Ancient city of Bottiae

Atalanta (Ἀταλάντη) or Allante (Ἀλλάντη) or Allantium was an ancient city of Bottiaea, ancient Macedon, between Gortynia and Europos, in the upper part of the valley of the Axius river, which may have been built by the Bottiaeans before their expulsion by Macedonians to Bottike. Axioupoli of today's Kilkis regional unit claims to be the ancient location. N. G. L. Hammond places it between Athyra, Pella regional unit and Koufalia, Thessaloniki regional unit

Thucydides mentions Atalante, south of Gortynia.
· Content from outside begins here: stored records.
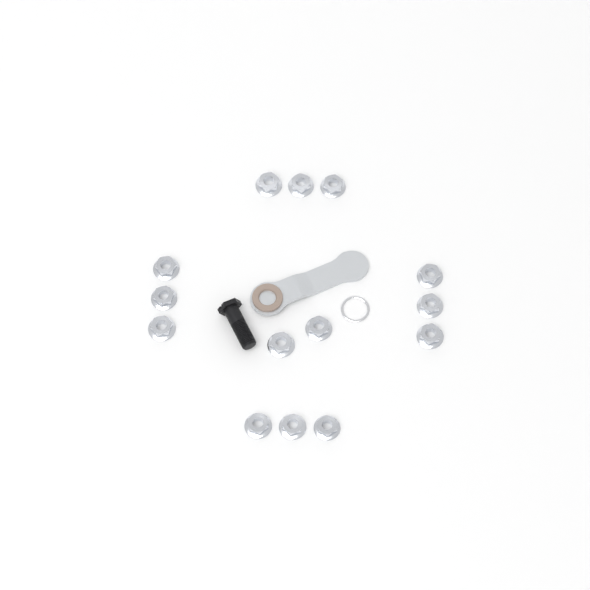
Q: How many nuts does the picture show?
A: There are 14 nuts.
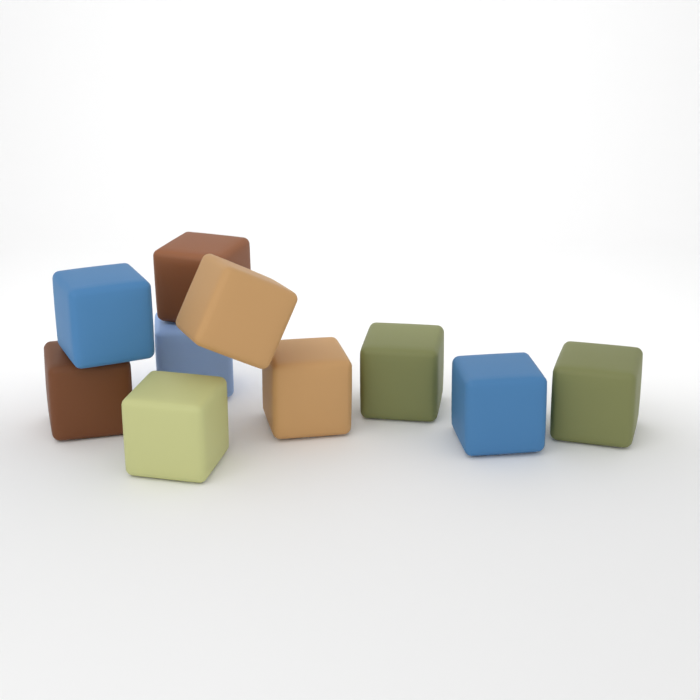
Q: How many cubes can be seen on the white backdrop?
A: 10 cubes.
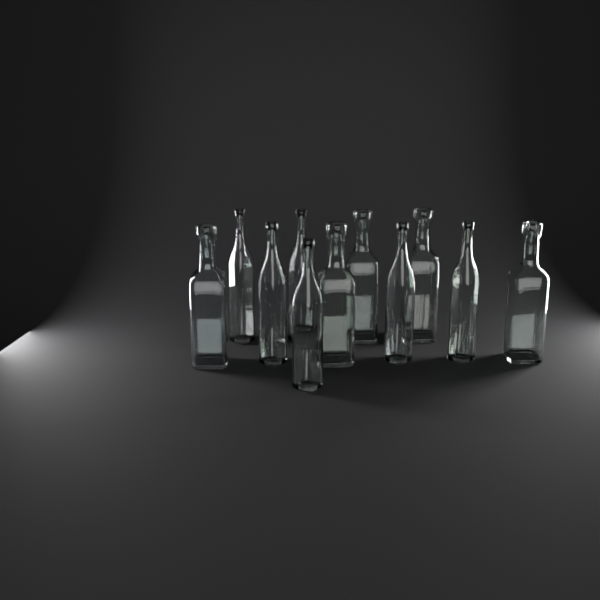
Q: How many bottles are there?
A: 11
Stephanus of Byzantium, Allante (Ἀλλάντη), a city of Arcadia and Macedonia. Allantenses are reported among the list of peoples by Plinius (HN 4.53). In the lists of Delphian theorodokoi (230–220 BC), after Ichnae and before Thessalonica, the inscription reads: ἐν Ἀλλ[α]ντείωι Ἀνδρόνικος Δίκαιος Χιωνίδου, In Allanteion, Andronikos and Dikaios sons of Chionides. In a Roman-era inscription found east of Pella, ἡ πόλις Ἀλλανταίων ("the city of Allanteans"), honours deified Roman emperors.

[Ἀταλα]νταῖοι, Atalantaioi, are also mentioned near to Edessaioi and Europaioi in a dedicatory inscription from Argos.